Пришла, разделась. Худая, все ребра наружу. Над тазом склонилась, титьки тряпочками висят. Глядеть страшно, прямо как смерть. Сколько лет мою, а все не привыкну. Мать-то, покойница, жилистая была. Городские эти – будто выболевшие.

Голову подняла.

– Чего, – спрашивает, – смотришь? Сама такая будешь, как время придет. Так-то день за днем, они и тянутся вроде. Обернешься – вон же она стоит, смерть. Всякий день Господа молю, пусть бы прибрал в одночасье…

– Кушать, – утешаю, – вам надо. Что ж вы такое: все чай да чай…

– Да я, – дышит тяжело, – кушаю, только тело уже не принимает. Зажилась, видно, на свете – девочка одна и держит.

Бабушка Евдокия кровать распахнула.

– Ложись, – говорит, – пока. Из театра в воскресенье вернешься, а там и Новый год. Наступит, глядь, а у нас уж все готово. Мать пирогов обещала. Мучки новой получим, напекет. Пирожки мягкие, сами в рот прыгают. А за ним и другой праздник – Рождество… А дальше и весна близко – жаворонков станем печь. Напекем, в церковь с тобой сходим: надо и нищих угостить. Не все, как мы, счастливые, чтобы умереть в спокое. Таких-то мало…

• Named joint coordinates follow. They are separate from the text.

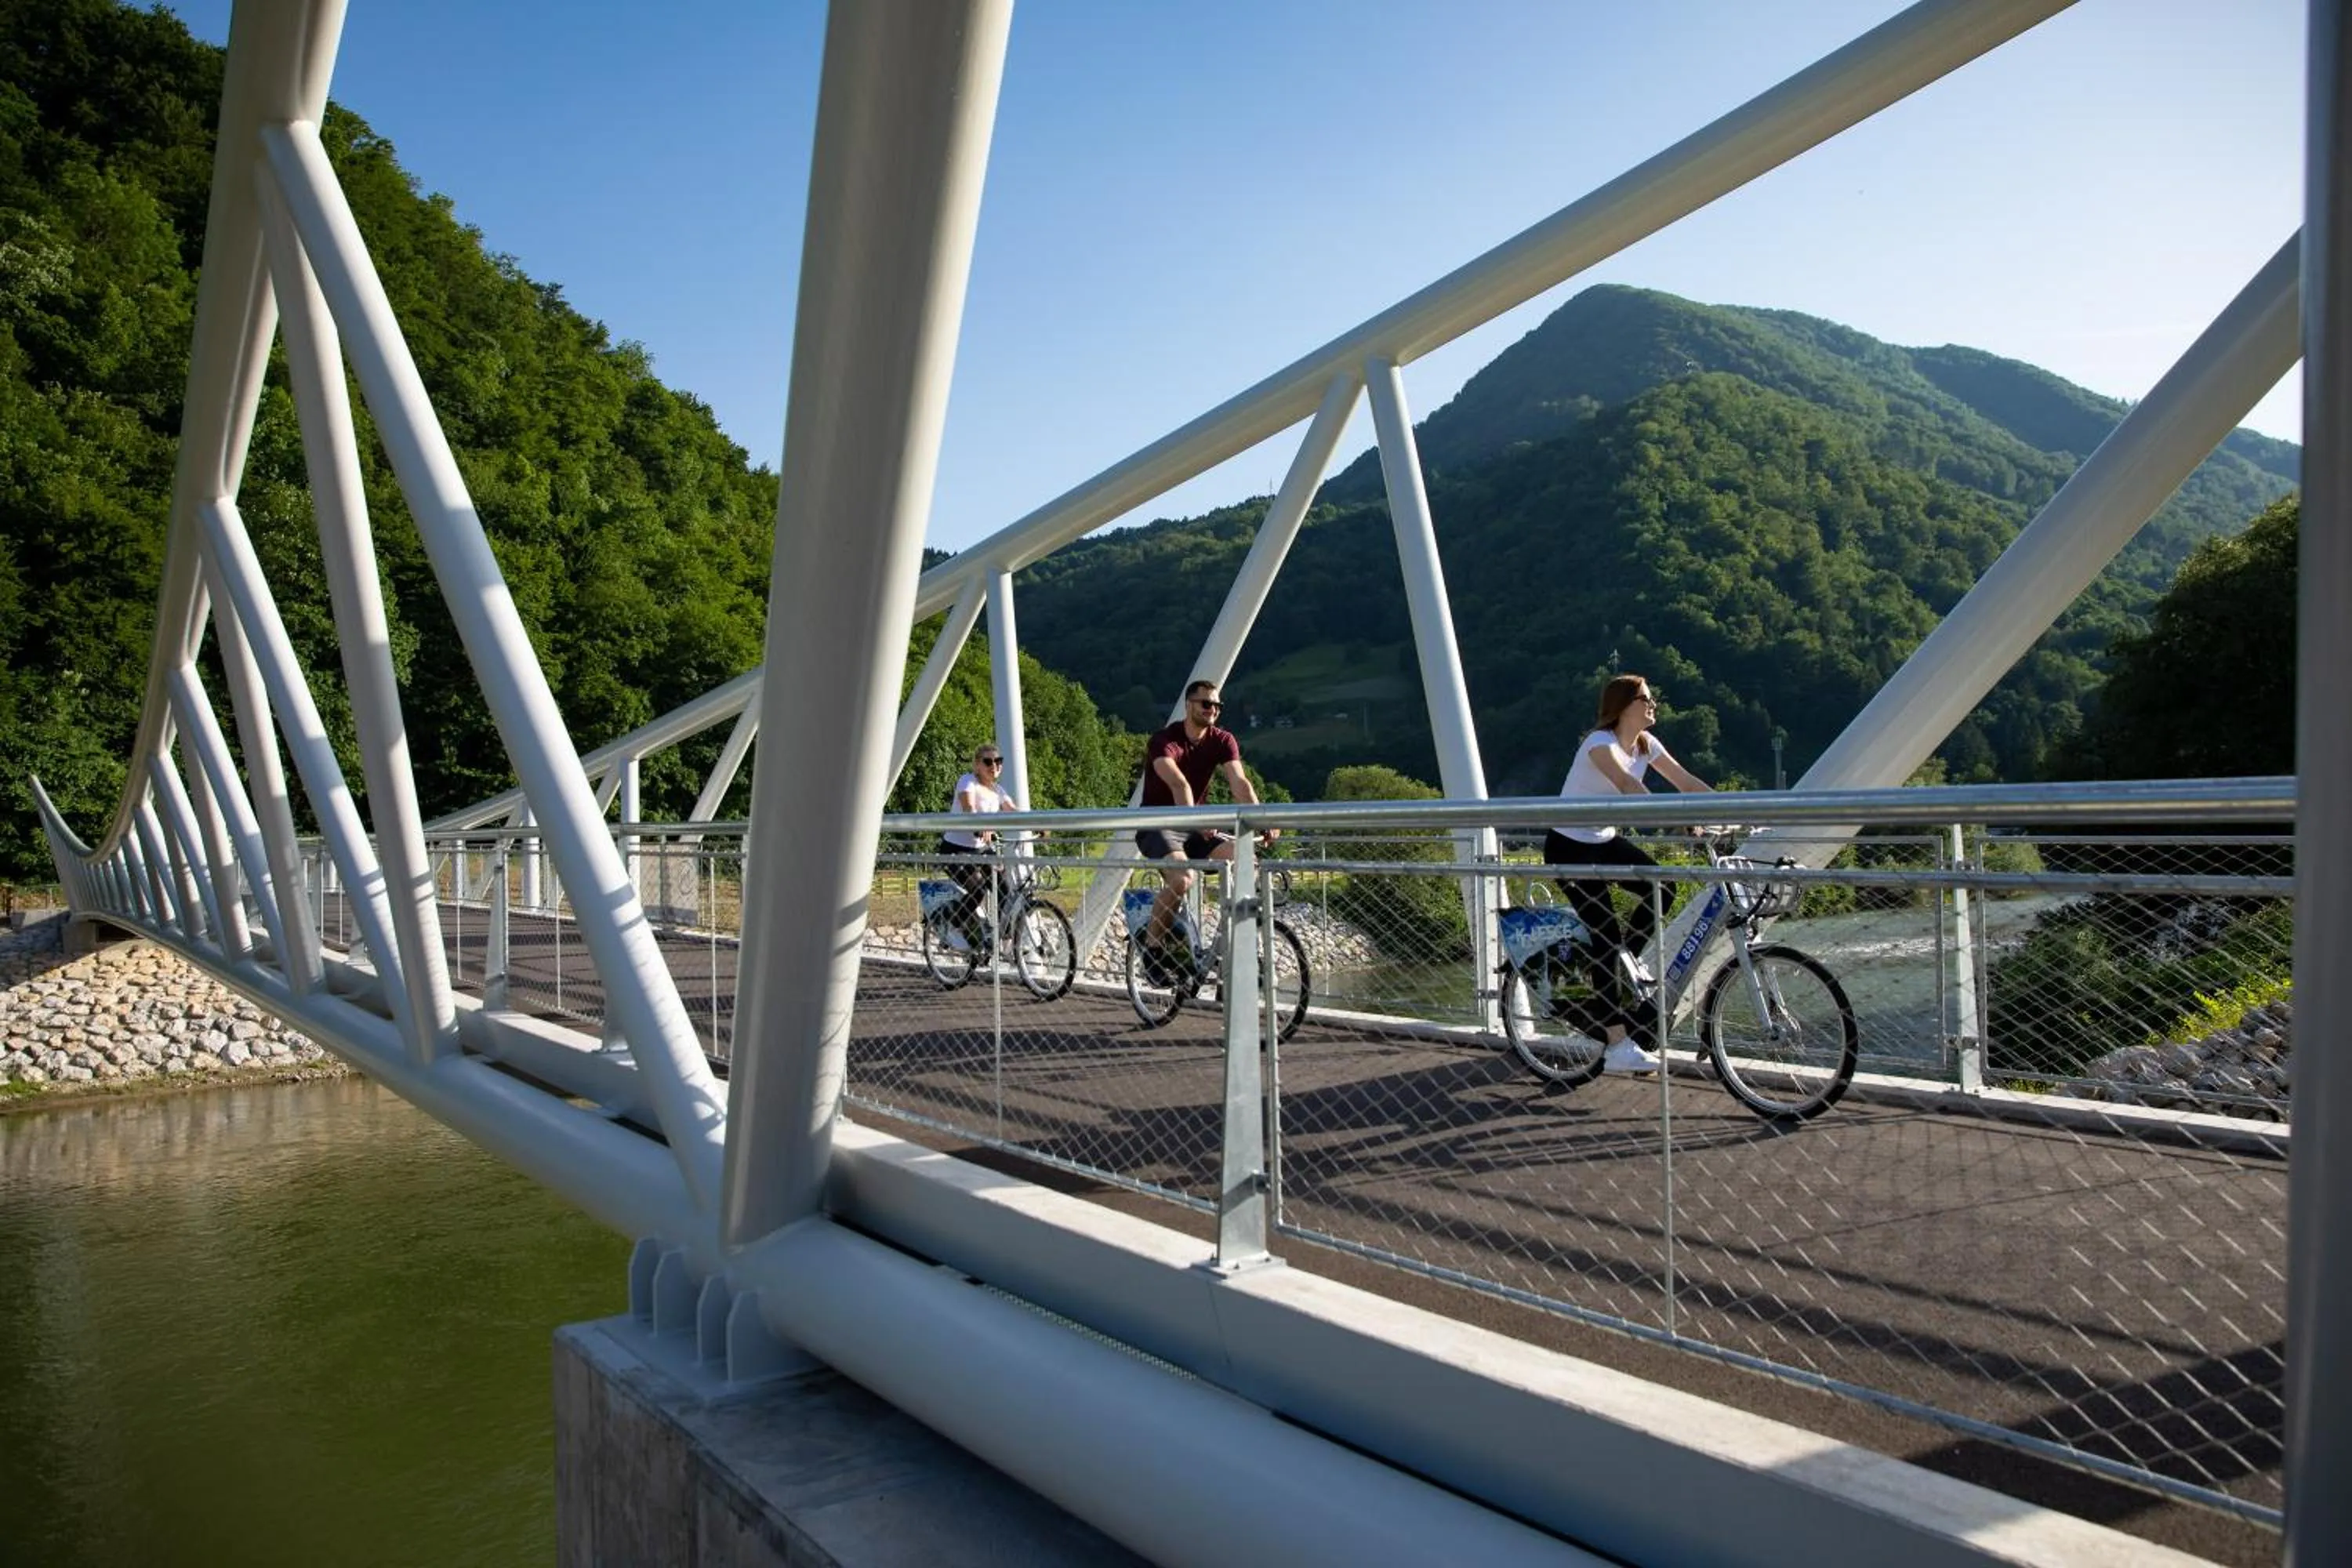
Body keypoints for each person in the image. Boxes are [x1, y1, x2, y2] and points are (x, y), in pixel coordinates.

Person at [1546, 673, 1712, 1076]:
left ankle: (1624, 966)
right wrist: (1675, 818)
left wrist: (1735, 811)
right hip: (1569, 846)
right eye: (1646, 698)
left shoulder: (1645, 744)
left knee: (1662, 886)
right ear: (1624, 705)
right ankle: (1617, 1047)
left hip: (1602, 841)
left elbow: (1686, 781)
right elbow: (1625, 784)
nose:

В церковь пойдем, а эти, с ножищами каменными, навстречу: идут, смеются. «Вон, – пустыми пальцами тыкают, – нищенка, а была – принцесса. Мы, – хвастают, – все у нее украли». А бабушка ее пожалеет, жаворонка даст…

– Я-то, – бабушка Евдокия жалуется, – грешница. Многих возненавидела. Вот Он и держит меня, не пускает помереть. Дожидается, видно, пока сердце мое отмякнет, будто какой сухарь. На тот свет-то надо размякши, а как, – говорит, – забудешь? Душа-то, небось, не тело: мылом не отмыть…

– Ты, Тонечка, – Ариадна просит, – спину мне потри хорошенько, а то самой не достать.